TASK SET =
1. In the article about Fisker Automotive, which company supplies the batteries Fisker needs to make more cars?
2. Continue the article about Fisker Automotive, starting right after its final sentence.

EXCERPTED TEXT =
────────────────────────────────────────

LOS ANGELES -- When you have Justin Bieber and Leonardo DiCaprio driving your cars, you must be doing something right.
They
are among the Hollywood glitterati who have bought into the dream of
Fisker Automotive and its gas-thrifty, rule-breaking Karma that kicks
sand in the face of Detroit and the world's top luxury automakers.
When
some of the auto industry elite were treating eco-friendly cars with
disdain, dismissing them as largely unprofitable and giving them boxy,
unappealing looks, upstart Fisker broke through with a luxury plug-in
hybrid sedan.
Its sleek body raised eyebrows, while its ability to
eschew a drop of gasoline for the first33 miles or more of daily
driving pleased the mileage-minded.
Yet with a year of deliveries
of its first model behind it, Fisker - maker of sexy hybrid sedans -
enters 2013 with a raft of problems.
For starters, Fisker can't
make any more cars until its battery supplier is up and running again.
That supplier, A123 Systems, just went up for grabs in U.S. Bankruptcy
Court. A Chinese firm won the bidding, but it's not yet clear if the bid
will be challenged or whether A123 is willing to keep Fisker as a
customer.
Tony Posawatz, Fisker's third CEO in a year, warns that
the company will run out of cars in the spring if it can't get more
batteries and restart production.
And that's not even the biggest challenge. There is the matter of finding more money to keep the operation going.

────────────────────────────────────────

SOURCE MATERIAL =
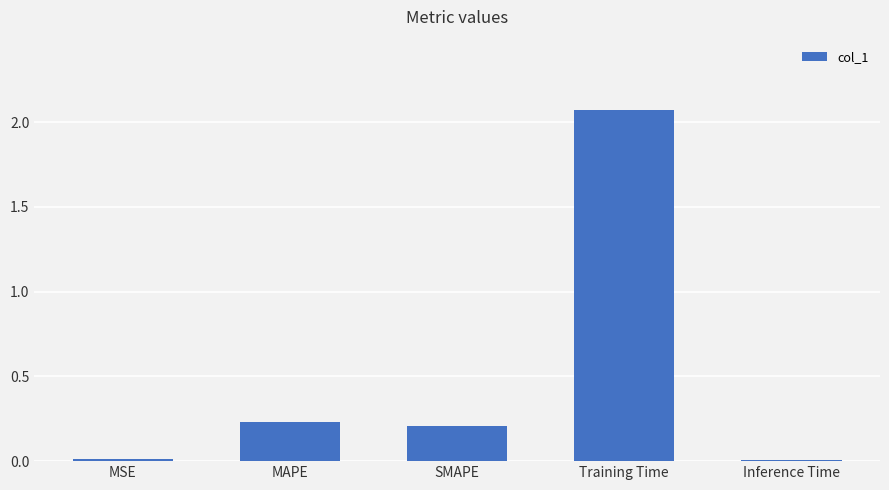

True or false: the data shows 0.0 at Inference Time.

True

────────────────────────────────────────

ANSWER LIST =
1. A123 Systems

2.
The
privately held company is scouring the world to link up with another
automaker or find more investors. It wants to buttress the thousands who
have already kicked in about $1.2 billion so it can start production in
late 2014 or 2015 of its next model, a smaller, cheaper hybrid, which
is expected to be a much bigger seller than the Karma.
It had one
investor, a big one, that got away - the federal government. Fisker
spent $193 million of a $528.7 million loan from the Department of
Energy before the government blocked access to the loan in May, after
Fisker failed to meet key government requirements.
At least
Fisker doesn't have Republican Mitt Romney kicking it around anymore.
The former Massachusetts governor turned Fisker into a punching bag in
questioning President Obama's spending policies during the 2012
presidential campaign. At one point he told Obama, "You pick the
losers."
As a result, more Americans may know about Fisker's loan than about its history or cars.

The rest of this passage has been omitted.